Open Andarist opened 4 months ago

Andarist commented 4 months ago

🔎 Search Terms

instantiation expression signature applicable incompatible call construct class

🕗 Version & Regression Information

⏯ Playground Link

https://www.typescriptlang.org/play/?ts=5.6.0-dev.20240717#code/MYGwhgzhAEBiD29oG8C+BYAUFgLgTwAcBTaAFSIh2gF4UtpoAeU6IgDxyIDsATGLgK4BbAEZEATgD4AFGHEBzAFxkAlMtIBuetC5EA7kxbtOvGJXEBLLvJlylq5QnhbMqF1h5FQcksHhdKaE5KdQocFz8AqiscMC4cCzBOHhogsMYAIgzJFyA

💻 Code

class Foo {}

type Test = {
  <T extends number>(arg: T): T;
  new <T extends string>(arg: T): Foo;
};

declare const test: Test;
const intantiated = test<"">;

🙁 Actual behavior

An error gets reported:

Type 'string' does not satisfy the constraint 'number'.(2344)

And the final type of instantiated is computed as:

const intantiated: {
    <T extends number>(arg: T): T;
    new (arg: ""): Foo;
}

🙂 Expected behavior

I'm not 100% sure but it feels like this type could be successfully instantiated to { new (arg: ""): Foo; }. This is the only signature that matches the given type arguments.

Additional information about the issue

No response

Andarist commented 4 months ago

It just occurred to me... this is very related to https://github.com/microsoft/TypeScript/issues/51694 but currently it's not solved by https://github.com/microsoft/TypeScript/pull/51695

apendua commented 2 months ago

@Andarist

but currently it's not solved by https://github.com/microsoft/TypeScript/pull/51695

Have you tried rebasing it onto latest main?

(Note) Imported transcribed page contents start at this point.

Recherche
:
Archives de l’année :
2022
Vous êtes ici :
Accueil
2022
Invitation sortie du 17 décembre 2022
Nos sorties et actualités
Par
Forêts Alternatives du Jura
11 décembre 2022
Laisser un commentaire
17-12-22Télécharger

I tried something very similar to your PR on my end and it seems like it's also a valid fix for the issue described here.

Andarist commented 2 months ago

I can try later but this PR only limits the search within a "group" of signatures. Call and construct signatures are kept separately so it shouldn't change the behavior for this case here without some extra tweaks. IIRC I checked it when posting the comment above.

apendua commented 2 months ago

@Andarist Yeah that makes sense. But I think the reason you're seeing the error in the first place is because the first signature has a "number" type constraint so if it gets filtered out the error goes away.